#### [WHAT THIS TASK INVOLVES]
Once the line containing "M113 656 146" is found in the entries below, restate it and each following line word for word, stopping after the line containing "M549 1194 578 1197".

[Saved entries]

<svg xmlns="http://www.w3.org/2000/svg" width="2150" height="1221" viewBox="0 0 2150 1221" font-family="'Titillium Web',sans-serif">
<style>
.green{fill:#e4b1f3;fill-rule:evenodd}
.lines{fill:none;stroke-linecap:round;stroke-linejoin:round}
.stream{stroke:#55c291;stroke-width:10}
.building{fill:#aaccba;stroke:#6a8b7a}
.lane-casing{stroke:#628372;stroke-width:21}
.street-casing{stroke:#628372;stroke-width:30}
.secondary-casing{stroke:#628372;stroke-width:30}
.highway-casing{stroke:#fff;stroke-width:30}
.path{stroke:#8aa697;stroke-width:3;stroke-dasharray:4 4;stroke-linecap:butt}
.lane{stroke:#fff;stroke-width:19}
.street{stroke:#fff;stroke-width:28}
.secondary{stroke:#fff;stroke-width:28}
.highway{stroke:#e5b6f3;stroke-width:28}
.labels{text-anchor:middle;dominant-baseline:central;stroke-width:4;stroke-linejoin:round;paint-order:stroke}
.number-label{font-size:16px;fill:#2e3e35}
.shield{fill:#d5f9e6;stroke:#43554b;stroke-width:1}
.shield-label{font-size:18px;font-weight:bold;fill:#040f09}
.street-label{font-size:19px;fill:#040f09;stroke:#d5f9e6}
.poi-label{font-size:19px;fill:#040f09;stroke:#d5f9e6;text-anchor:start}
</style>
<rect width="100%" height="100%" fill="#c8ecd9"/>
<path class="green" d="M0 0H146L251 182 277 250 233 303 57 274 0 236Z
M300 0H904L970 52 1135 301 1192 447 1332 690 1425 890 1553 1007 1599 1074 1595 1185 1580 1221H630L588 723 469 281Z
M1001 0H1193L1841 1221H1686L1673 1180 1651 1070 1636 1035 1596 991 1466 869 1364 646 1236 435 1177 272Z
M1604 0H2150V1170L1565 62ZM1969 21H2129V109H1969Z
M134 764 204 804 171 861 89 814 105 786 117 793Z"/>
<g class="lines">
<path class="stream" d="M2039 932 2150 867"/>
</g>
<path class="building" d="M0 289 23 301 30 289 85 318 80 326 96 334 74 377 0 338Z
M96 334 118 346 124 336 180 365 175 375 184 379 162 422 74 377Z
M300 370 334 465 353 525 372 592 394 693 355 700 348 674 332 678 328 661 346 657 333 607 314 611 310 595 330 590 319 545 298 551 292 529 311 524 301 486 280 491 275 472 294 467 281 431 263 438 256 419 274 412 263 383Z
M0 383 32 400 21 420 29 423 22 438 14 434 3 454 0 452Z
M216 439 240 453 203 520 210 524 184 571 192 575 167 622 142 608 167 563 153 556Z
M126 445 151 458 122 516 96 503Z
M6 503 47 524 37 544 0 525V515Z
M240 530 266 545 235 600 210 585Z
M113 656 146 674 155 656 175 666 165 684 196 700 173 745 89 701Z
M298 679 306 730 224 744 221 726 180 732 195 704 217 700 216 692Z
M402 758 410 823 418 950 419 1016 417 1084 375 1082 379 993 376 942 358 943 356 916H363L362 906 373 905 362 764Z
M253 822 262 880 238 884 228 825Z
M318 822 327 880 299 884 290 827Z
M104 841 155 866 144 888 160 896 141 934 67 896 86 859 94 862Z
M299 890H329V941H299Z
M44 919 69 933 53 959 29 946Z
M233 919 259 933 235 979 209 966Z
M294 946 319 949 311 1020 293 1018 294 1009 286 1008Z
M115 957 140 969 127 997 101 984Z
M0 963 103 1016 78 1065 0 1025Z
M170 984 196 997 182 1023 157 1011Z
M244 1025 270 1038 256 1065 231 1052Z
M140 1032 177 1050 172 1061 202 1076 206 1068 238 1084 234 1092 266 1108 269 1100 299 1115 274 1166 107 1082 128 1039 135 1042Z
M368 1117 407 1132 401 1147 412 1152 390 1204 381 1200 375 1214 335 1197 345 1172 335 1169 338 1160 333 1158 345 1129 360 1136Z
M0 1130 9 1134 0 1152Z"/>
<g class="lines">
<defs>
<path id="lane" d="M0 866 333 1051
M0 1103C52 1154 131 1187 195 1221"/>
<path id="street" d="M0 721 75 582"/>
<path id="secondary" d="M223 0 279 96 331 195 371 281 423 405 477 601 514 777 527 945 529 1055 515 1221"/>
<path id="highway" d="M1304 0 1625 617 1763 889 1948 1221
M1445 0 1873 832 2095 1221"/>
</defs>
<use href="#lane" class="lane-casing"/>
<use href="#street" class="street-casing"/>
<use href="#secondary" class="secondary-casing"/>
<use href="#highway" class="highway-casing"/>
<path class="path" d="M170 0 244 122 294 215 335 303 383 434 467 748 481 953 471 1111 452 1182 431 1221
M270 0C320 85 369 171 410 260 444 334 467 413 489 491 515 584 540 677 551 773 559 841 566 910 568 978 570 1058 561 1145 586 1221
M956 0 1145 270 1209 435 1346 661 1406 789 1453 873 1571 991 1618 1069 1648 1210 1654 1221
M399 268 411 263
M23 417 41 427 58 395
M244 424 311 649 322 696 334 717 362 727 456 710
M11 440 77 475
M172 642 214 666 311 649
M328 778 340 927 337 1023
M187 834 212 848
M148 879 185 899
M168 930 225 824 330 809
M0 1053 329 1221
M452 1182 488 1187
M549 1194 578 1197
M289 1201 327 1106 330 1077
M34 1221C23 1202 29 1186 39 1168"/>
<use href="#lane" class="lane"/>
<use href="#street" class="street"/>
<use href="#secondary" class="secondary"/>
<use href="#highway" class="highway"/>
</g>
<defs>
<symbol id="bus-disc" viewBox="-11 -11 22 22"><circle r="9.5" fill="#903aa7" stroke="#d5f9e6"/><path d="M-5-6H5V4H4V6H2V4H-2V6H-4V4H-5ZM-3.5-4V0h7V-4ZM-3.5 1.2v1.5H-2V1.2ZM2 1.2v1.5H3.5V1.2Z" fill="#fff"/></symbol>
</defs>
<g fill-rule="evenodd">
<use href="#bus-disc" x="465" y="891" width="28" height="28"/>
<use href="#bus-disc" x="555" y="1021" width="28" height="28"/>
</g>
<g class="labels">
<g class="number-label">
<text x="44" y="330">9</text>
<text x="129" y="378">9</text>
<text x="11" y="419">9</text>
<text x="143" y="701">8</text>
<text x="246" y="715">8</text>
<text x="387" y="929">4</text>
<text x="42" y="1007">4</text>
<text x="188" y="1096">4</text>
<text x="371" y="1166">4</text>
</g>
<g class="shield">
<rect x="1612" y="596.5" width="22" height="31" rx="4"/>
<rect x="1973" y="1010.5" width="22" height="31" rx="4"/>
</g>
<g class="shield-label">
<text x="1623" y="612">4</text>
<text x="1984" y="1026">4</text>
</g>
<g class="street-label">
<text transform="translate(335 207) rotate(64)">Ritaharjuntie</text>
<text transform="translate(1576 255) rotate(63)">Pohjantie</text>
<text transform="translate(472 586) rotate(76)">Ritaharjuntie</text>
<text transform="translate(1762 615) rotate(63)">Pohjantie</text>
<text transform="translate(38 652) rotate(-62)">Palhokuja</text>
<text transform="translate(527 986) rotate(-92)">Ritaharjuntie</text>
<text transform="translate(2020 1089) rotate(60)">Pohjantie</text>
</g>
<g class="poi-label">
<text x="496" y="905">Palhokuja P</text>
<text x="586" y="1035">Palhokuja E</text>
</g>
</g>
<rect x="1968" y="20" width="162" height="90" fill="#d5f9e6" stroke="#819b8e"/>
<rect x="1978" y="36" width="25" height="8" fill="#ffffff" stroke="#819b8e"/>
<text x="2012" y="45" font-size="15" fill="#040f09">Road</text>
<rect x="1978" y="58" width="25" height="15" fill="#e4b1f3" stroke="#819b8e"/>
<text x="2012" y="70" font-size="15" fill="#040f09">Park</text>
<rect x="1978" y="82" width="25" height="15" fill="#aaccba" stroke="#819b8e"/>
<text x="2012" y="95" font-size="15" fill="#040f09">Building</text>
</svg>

#### [OUTPUT]
M113 656 146 674 155 656 175 666 165 684 196 700 173 745 89 701Z
M298 679 306 730 224 744 221 726 180 732 195 704 217 700 216 692Z
M402 758 410 823 418 950 419 1016 417 1084 375 1082 379 993 376 942 358 943 356 916H363L362 906 373 905 362 764Z
M253 822 262 880 238 884 228 825Z
M318 822 327 880 299 884 290 827Z
M104 841 155 866 144 888 160 896 141 934 67 896 86 859 94 862Z
M299 890H329V941H299Z
M44 919 69 933 53 959 29 946Z
M233 919 259 933 235 979 209 966Z
M294 946 319 949 311 1020 293 1018 294 1009 286 1008Z
M115 957 140 969 127 997 101 984Z
M0 963 103 1016 78 1065 0 1025Z
M170 984 196 997 182 1023 157 1011Z
M244 1025 270 1038 256 1065 231 1052Z
M140 1032 177 1050 172 1061 202 1076 206 1068 238 1084 234 1092 266 1108 269 1100 299 1115 274 1166 107 1082 128 1039 135 1042Z
M368 1117 407 1132 401 1147 412 1152 390 1204 381 1200 375 1214 335 1197 345 1172 335 1169 338 1160 333 1158 345 1129 360 1136Z
M0 1130 9 1134 0 1152Z"/>
<g class="lines">
<defs>
<path id="lane" d="M0 866 333 1051
M0 1103C52 1154 131 1187 195 1221"/>
<path id="street" d="M0 721 75 582"/>
<path id="secondary" d="M223 0 279 96 331 195 371 281 423 405 477 601 514 777 527 945 529 1055 515 1221"/>
<path id="highway" d="M1304 0 1625 617 1763 889 1948 1221
M1445 0 1873 832 2095 1221"/>
</defs>
<use href="#lane" class="lane-casing"/>
<use href="#street" class="street-casing"/>
<use href="#secondary" class="secondary-casing"/>
<use href="#highway" class="highway-casing"/>
<path class="path" d="M170 0 244 122 294 215 335 303 383 434 467 748 481 953 471 1111 452 1182 431 1221
M270 0C320 85 369 171 410 260 444 334 467 413 489 491 515 584 540 677 551 773 559 841 566 910 568 978 570 1058 561 1145 586 1221
M956 0 1145 270 1209 435 1346 661 1406 789 1453 873 1571 991 1618 1069 1648 1210 1654 1221
M399 268 411 263
M23 417 41 427 58 395
M244 424 311 649 322 696 334 717 362 727 456 710
M11 440 77 475
M172 642 214 666 311 649
M328 778 340 927 337 1023
M187 834 212 848
M148 879 185 899
M168 930 225 824 330 809
M0 1053 329 1221
M452 1182 488 1187
M549 1194 578 1197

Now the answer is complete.